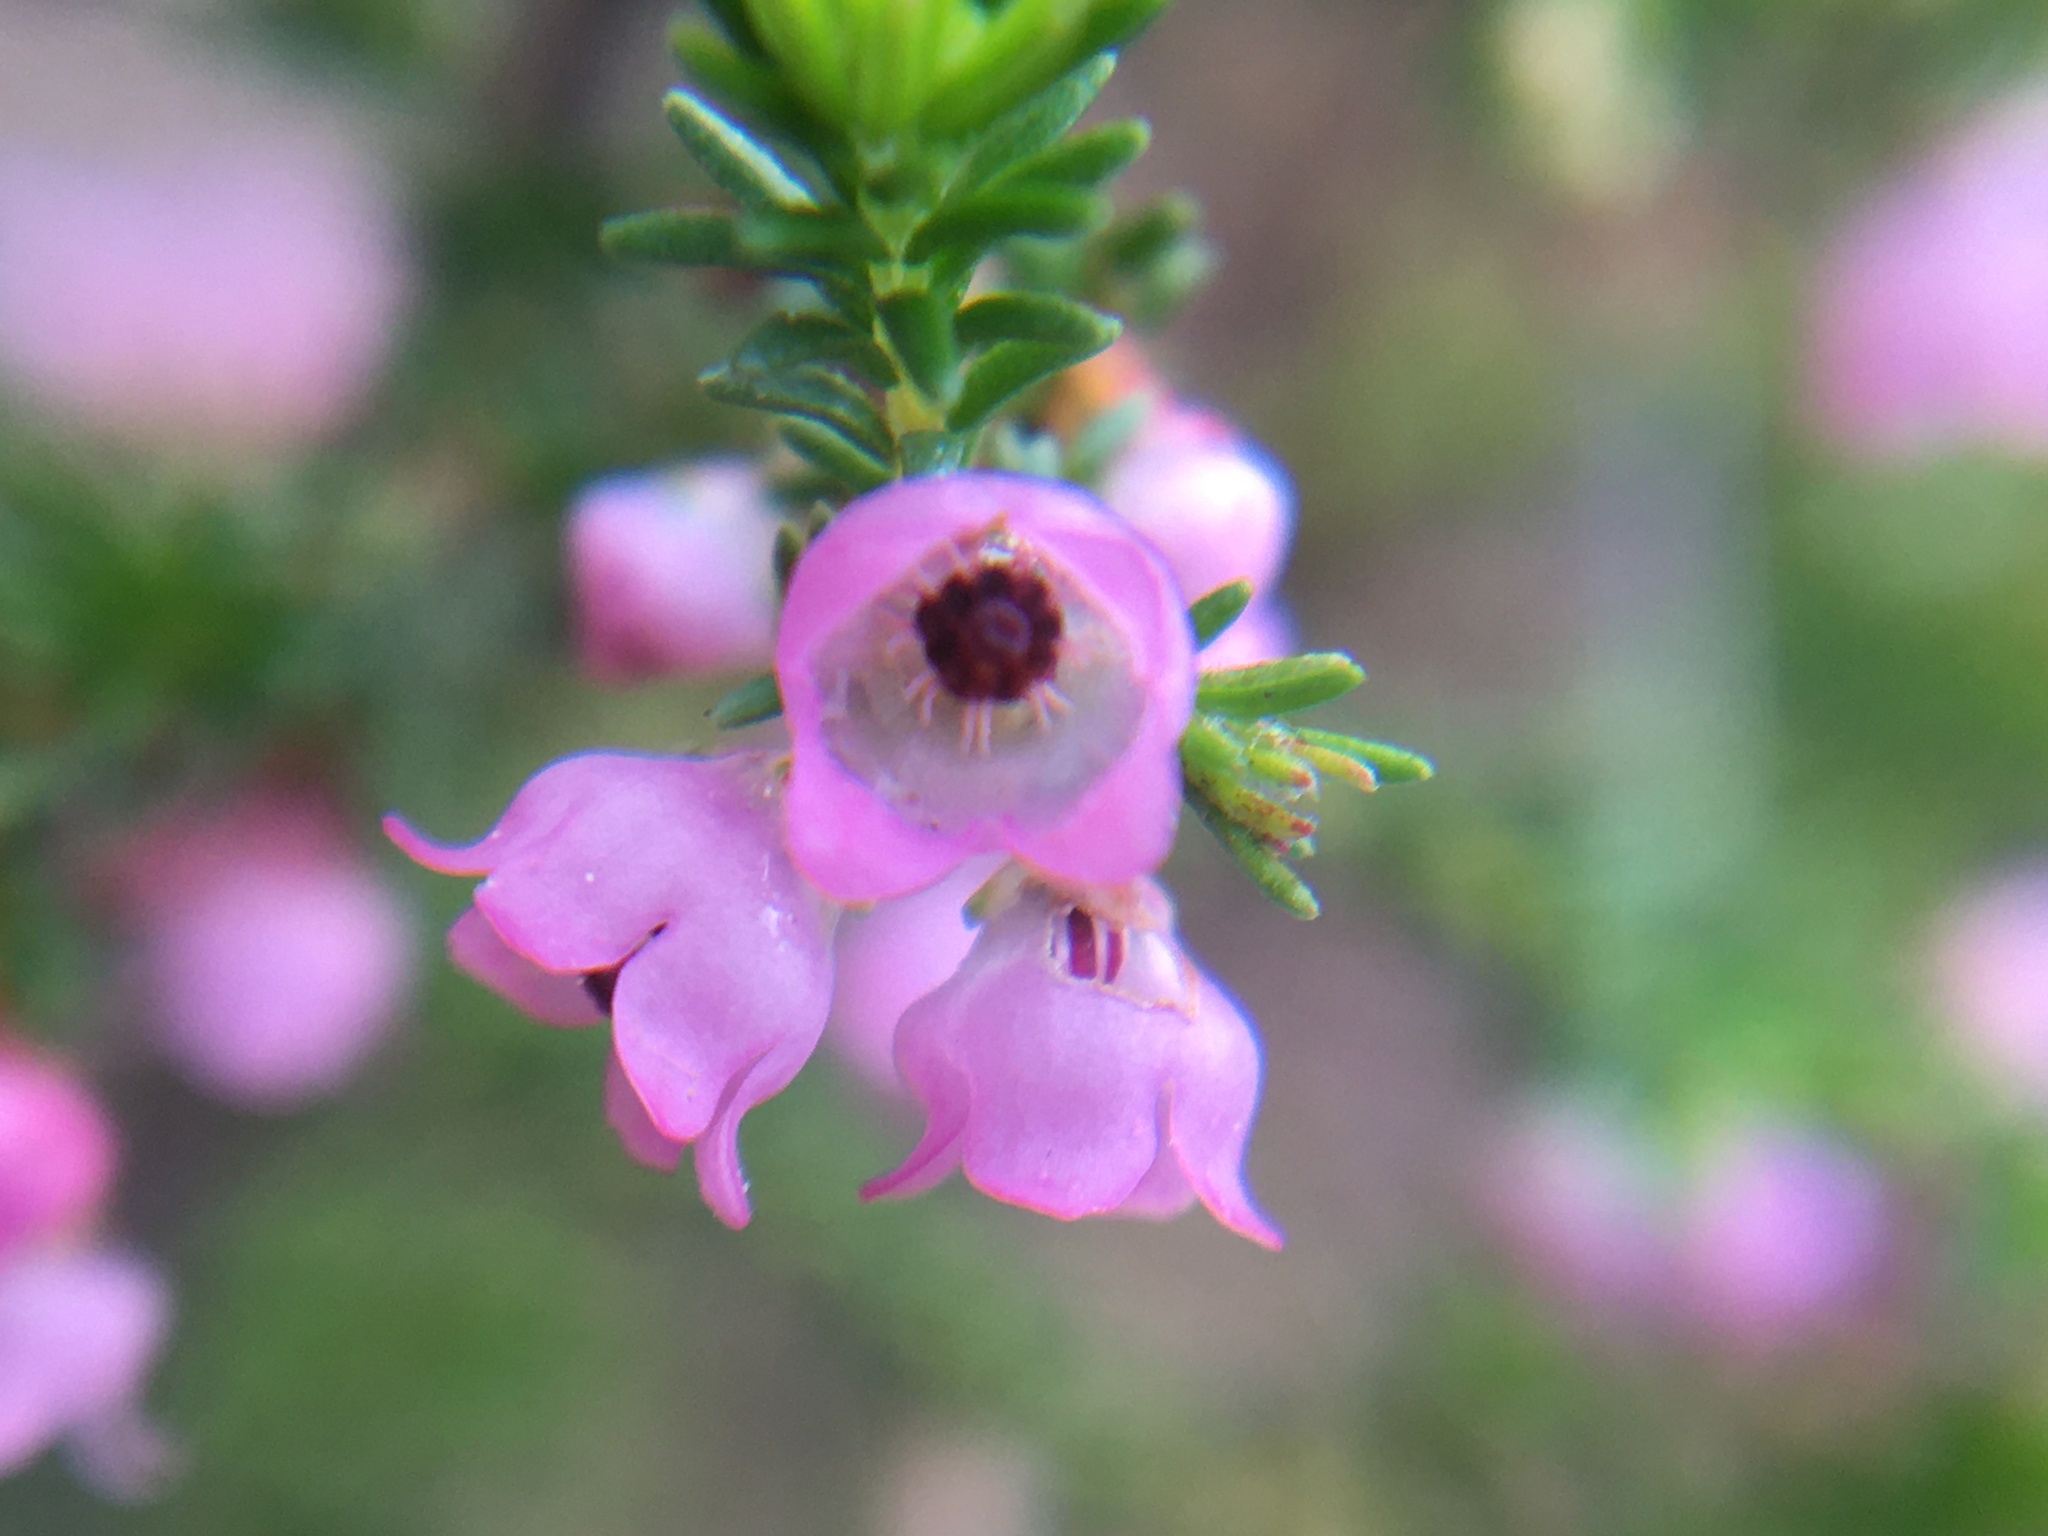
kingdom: Plantae
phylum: Tracheophyta
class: Magnoliopsida
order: Ericales
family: Ericaceae
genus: Erica
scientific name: Erica mauritanica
──────────────────────────────
◆ **What needs to be done**
Arrange all the lines above as a two-column CSV with the headers "label" and "value". Give one row per line, put each field in double quotes with any line breaks turned into spaces, and leave the pictures out.

◆ **Result**
label,value
"kingdom:","Plantae"
"phylum:","Tracheophyta"
"class:","Magnoliopsida"
"order:","Ericales"
"family:","Ericaceae"
"genus:","Erica"
"scientific name:","Erica mauritanica"